Rodrigo Granda disposait d'un passeport vénézuélien et de facilités pour remplir sa mission de "ministre des affaires étrangères" des FARC, répliquent les Colombiens, qui remettent une liste de sept autres représentants de la guérilla présents au Venezuela. Lorsque Bogota admet avoir récompensé les informateurs ayant mené à la capture de Rodrigo Granda, Caracas y voit l'aveu d'une "subornation" de policiers ou militaires vénézuéliens.
"Il est injustifiable que de hauts fonctionnaires de l'Etat colombien et du gouvernement colombien poussent au délit des fonctionnaires vénézuéliens, qu'ils achètent des militaires vénézuéliens pour qu'ils trahissent leur patrie", s'exclame Hugo Chavez en annonçant "l'arrêt de tout accord ou affaire" avec la Colombie. Alvaro Uribe invite publiquement son collègue à une réunion au sommet pour crever l'abcès et aborder les questions de sécurité ou de lutte contre le terrorisme. M. Chavez refuse, tant qu'il n'aura pas reçu des excuses en bonne et due forme. En passant, il attribue la crise à un complot des Etats-Unis et raille la nouvelle secrétaire d'Etat, qu'il appelle "Condoléances" Rice.

ARGUMENTS ÉCONOMIQUES

La controverse vire à la crise régionale et les propositions de médiation se succèdent : Brésil, Pérou, Chili, Espagne, Mexique. Le calendrier favorise la diplomatie brésilienne, puisque le 19 janvier le président Luiz Inacio Lula da Silva rencontre Alvaro Uribe à Leticia, petite ville amazonienne à la lisière entre les deux pays. L'agenda bilatéral fait évidemment une place à la dispute entre la Colombie et le Venezuela. Brasilia tente de former un bloc sud-américain capable de négocier en position de force avec Washington l'Accord de libre commerce des Amériques (ALCA). Une polémique entre deux pays autour d'un sujet aussi explosif que la lutte contre le terrorisme fait désordre.
Le président Lula envoie donc à Caracas son conseiller diplomatique, Marco Aurelio Garcia, l'homme des missions délicates, dès le 22 janvier. Outre une excellente relation avec Hugo Chavez, l'émissaire brésilien dispose d'un autre atout, la préparation d'une visite présidentielle d'ores et déjà programmée à Caracas en février, placée sous le signe des affaires. La solution de la crise a été rondement menée en quelques jours, entre la rencontre Lula-Uribe à Leticia et le voyage de Marco Aurelio Garcia à Caracas.
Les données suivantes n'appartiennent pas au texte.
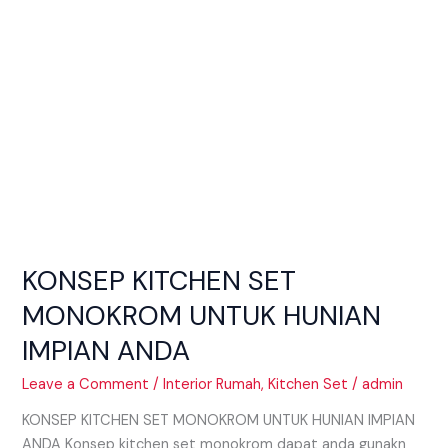
ANDA
KONSEP KITCHEN SET
MONOKROM UNTUK HUNIAN
IMPIAN ANDA
Leave a Comment
/
Interior Rumah
,
Kitchen Set
/
admin
KONSEP KITCHEN SET MONOKROM UNTUK HUNIAN IMPIAN
ANDA Konsep kitchen set monokrom dapat anda gunakn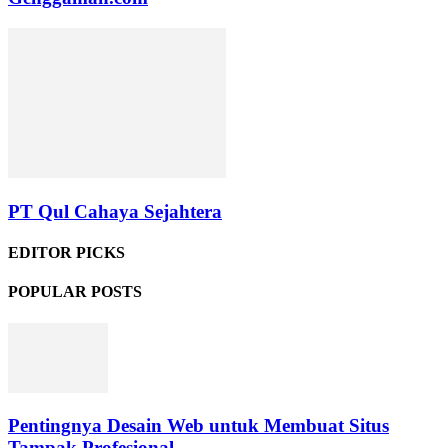
PT Qul Cahaya Sejahtera
EDITOR PICKS
POPULAR POSTS
Pentingnya Desain Web untuk Membuat Situs
Tampak Profesional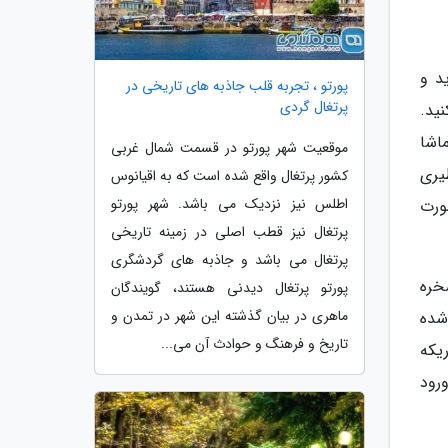
د و
پورتو ، تجربه قلب جاذبه های تاریخی در
پرتغال گردی
نید.
اشا
موقعیت شهر پورتو در قسمت شمال غربی
ظیری
کشور پرتغال واقع شده است که به اقیانوس
اطلس نیز نزدیک می باشد. شهر پورتو
ورت
پرتغال نیز قطب اصلی در زمینه تاریخی
پرتغال می باشد و جاذبه های گردشگری
خره
پورتو پرتغال دیدنی هستند، گویندگان
ماهری در بیان گذشته این شهر در تمدن و
 شده
تاریخ و فرهنگ و حوادث آن می...
یکه
رود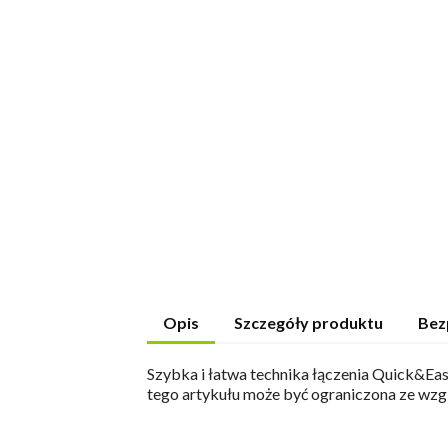
Opis
Szczegóły produktu
Bez
Szybka i łatwa technika łączenia Quick&Eas
tego artykułu może być ograniczona ze wzg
Lorsque celui-ci arrive à sa ville natale de Porto Alegre pour assister au Forum social mondial, le 27 janvier, ce n'est plus le Venezuela et la Colombie qui le préoccupent, mais la Bolivie, en proie à une poussée d'agitation sociale et régionaliste.
Le 29 janvier, Bogota se déclare "disposée à réviser les faits"et, "au cas où ils auraient été inconvenants" à l'égard du Venezuela, s'engage à "éviter leur répétition". Caracas s'empresse de prendre un communiqué rédigé dans la langue de bois diplomatique pour des excuses en bonne et due forme et considère l'incident surmonté. La presse colombienne parle d'une intervention apaisante de Fidel Castro auprès de Hugo Chavez, manière d'insister ainsi sur le rôle de mentor du premier sur le second. Quoi qu'il en soit, les présidents vénézuélien et colombien devaient se rencontrer à Carthagène le 3 février, mais une affection virale de M. Uribe retarde leurs retrouvailles jusqu'au mardi 15 février.
La pression des milieux d'affaires de Caracas et de Bogota a été décisive pour trouver un règlement rapide. L'efficacité diplomatique de Brasilia s'accompagne aussi d'arguments économiques solides. La visite du président Lula au Venezuela, le lundi 14 février, s'est soldé par la signature de vingt accords, portant notamment sur le pétrole et l'armement. Hugo Chavez et son collègue brésilien ont appelé les entrepreneurs à profiter des opportunités qui s'ouvrent à leurs pays. La concurrence entre les deux dirigeants pour le leadership de la gauche altermondialiste à Porto Alegre n'empêche pas l'entente au nom des intérêts bien compris.